WORK INSTRUCTION: Reproduce all of the data below without alteration; exclude every picture.

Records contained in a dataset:

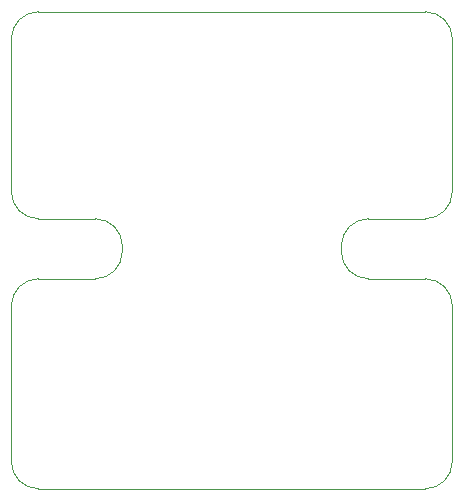
<source format=gbr>
G04 #@! TF.GenerationSoftware,KiCad,Pcbnew,5.1.6-c6e7f7d~86~ubuntu18.04.1*
G04 #@! TF.CreationDate,2021-05-10T20:55:15-07:00*
G04 #@! TF.ProjectId,usb_pmod,7573625f-706d-46f6-942e-6b696361645f,rev?*
G04 #@! TF.SameCoordinates,Original*
G04 #@! TF.FileFunction,Profile,NP*
%FSLAX46Y46*%
G04 Gerber Fmt 4.6, Leading zero omitted, Abs format (unit mm)*
G04 Created by KiCad (PCBNEW 5.1.6-c6e7f7d~86~ubuntu18.04.1) date 2021-05-10 20:55:15*
%MOMM*%
%LPD*%
G01*
G04 APERTURE LIST*
G04 #@! TA.AperFunction,Profile*
%ADD10C,0.050000*%
G04 #@! TD*
G04 APERTURE END LIST*
D10*
X83566000Y-108966000D02*
G75*
G02*
X81280000Y-106680000I0J2286000D01*
G01*
X81280000Y-93472000D02*
G75*
G02*
X83566000Y-91186000I2286000J0D01*
G01*
X83566000Y-86106000D02*
G75*
G02*
X81280000Y-83820000I0J2286000D01*
G01*
X81280000Y-70866000D02*
G75*
G02*
X83566000Y-68580000I2286000J0D01*
G01*
X116332000Y-91186000D02*
G75*
G02*
X118618000Y-93472000I0J-2286000D01*
G01*
X116332000Y-68580000D02*
G75*
G02*
X118618000Y-70866000I0J-2286000D01*
G01*
X118618000Y-106680000D02*
G75*
G02*
X116332000Y-108966000I-2286000J0D01*
G01*
X118618000Y-83820000D02*
G75*
G02*
X116332000Y-86106000I-2286000J0D01*
G01*
X109220000Y-88900000D02*
X109220000Y-88392000D01*
X109220000Y-88392000D02*
G75*
G02*
X111506000Y-86106000I2286000J0D01*
G01*
X111506000Y-91186000D02*
G75*
G02*
X109220000Y-88900000I0J2286000D01*
G01*
X90678000Y-88900000D02*
X90678000Y-88392000D01*
X116332000Y-91186000D02*
X111506000Y-91186000D01*
X88392000Y-91186000D02*
X83566000Y-91186000D01*
X90678000Y-88900000D02*
G75*
G02*
X88392000Y-91186000I-2286000J0D01*
G01*
X88392000Y-86106000D02*
G75*
G02*
X90678000Y-88392000I0J-2286000D01*
G01*
X116332000Y-86106000D02*
X111506000Y-86106000D01*
X118618000Y-106680000D02*
X118618000Y-93472000D01*
X81280000Y-106680000D02*
X81280000Y-93472000D01*
X88392000Y-86106000D02*
X83566000Y-86106000D01*
X118618000Y-83820000D02*
X118618000Y-70866000D01*
X81280000Y-83820000D02*
X81280000Y-70866000D01*
X116332000Y-108966000D02*
X83566000Y-108966000D01*
X83566000Y-68580000D02*
X116332000Y-68580000D01*
M02*

</source>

RESPONSE BOX:
<source format=gbr>
G04 #@! TF.GenerationSoftware,KiCad,Pcbnew,5.1.6-c6e7f7d~86~ubuntu18.04.1*
G04 #@! TF.CreationDate,2021-05-10T20:55:15-07:00*
G04 #@! TF.ProjectId,usb_pmod,7573625f-706d-46f6-942e-6b696361645f,rev?*
G04 #@! TF.SameCoordinates,Original*
G04 #@! TF.FileFunction,Profile,NP*
%FSLAX46Y46*%
G04 Gerber Fmt 4.6, Leading zero omitted, Abs format (unit mm)*
G04 Created by KiCad (PCBNEW 5.1.6-c6e7f7d~86~ubuntu18.04.1) date 2021-05-10 20:55:15*
%MOMM*%
%LPD*%
G01*
G04 APERTURE LIST*
G04 #@! TA.AperFunction,Profile*
%ADD10C,0.050000*%
G04 #@! TD*
G04 APERTURE END LIST*
D10*
X83566000Y-108966000D02*
G75*
G02*
X81280000Y-106680000I0J2286000D01*
G01*
X81280000Y-93472000D02*
G75*
G02*
X83566000Y-91186000I2286000J0D01*
G01*
X83566000Y-86106000D02*
G75*
G02*
X81280000Y-83820000I0J2286000D01*
G01*
X81280000Y-70866000D02*
G75*
G02*
X83566000Y-68580000I2286000J0D01*
G01*
X116332000Y-91186000D02*
G75*
G02*
X118618000Y-93472000I0J-2286000D01*
G01*
X116332000Y-68580000D02*
G75*
G02*
X118618000Y-70866000I0J-2286000D01*
G01*
X118618000Y-106680000D02*
G75*
G02*
X116332000Y-108966000I-2286000J0D01*
G01*
X118618000Y-83820000D02*
G75*
G02*
X116332000Y-86106000I-2286000J0D01*
G01*
X109220000Y-88900000D02*
X109220000Y-88392000D01*
X109220000Y-88392000D02*
G75*
G02*
X111506000Y-86106000I2286000J0D01*
G01*
X111506000Y-91186000D02*
G75*
G02*
X109220000Y-88900000I0J2286000D01*
G01*
X90678000Y-88900000D02*
X90678000Y-88392000D01*
X116332000Y-91186000D02*
X111506000Y-91186000D01*
X88392000Y-91186000D02*
X83566000Y-91186000D01*
X90678000Y-88900000D02*
G75*
G02*
X88392000Y-91186000I-2286000J0D01*
G01*
X88392000Y-86106000D02*
G75*
G02*
X90678000Y-88392000I0J-2286000D01*
G01*
X116332000Y-86106000D02*
X111506000Y-86106000D01*
X118618000Y-106680000D02*
X118618000Y-93472000D01*
X81280000Y-106680000D02*
X81280000Y-93472000D01*
X88392000Y-86106000D02*
X83566000Y-86106000D01*
X118618000Y-83820000D02*
X118618000Y-70866000D01*
X81280000Y-83820000D02*
X81280000Y-70866000D01*
X116332000Y-108966000D02*
X83566000Y-108966000D01*
X83566000Y-68580000D02*
X116332000Y-68580000D01*
M02*

</source>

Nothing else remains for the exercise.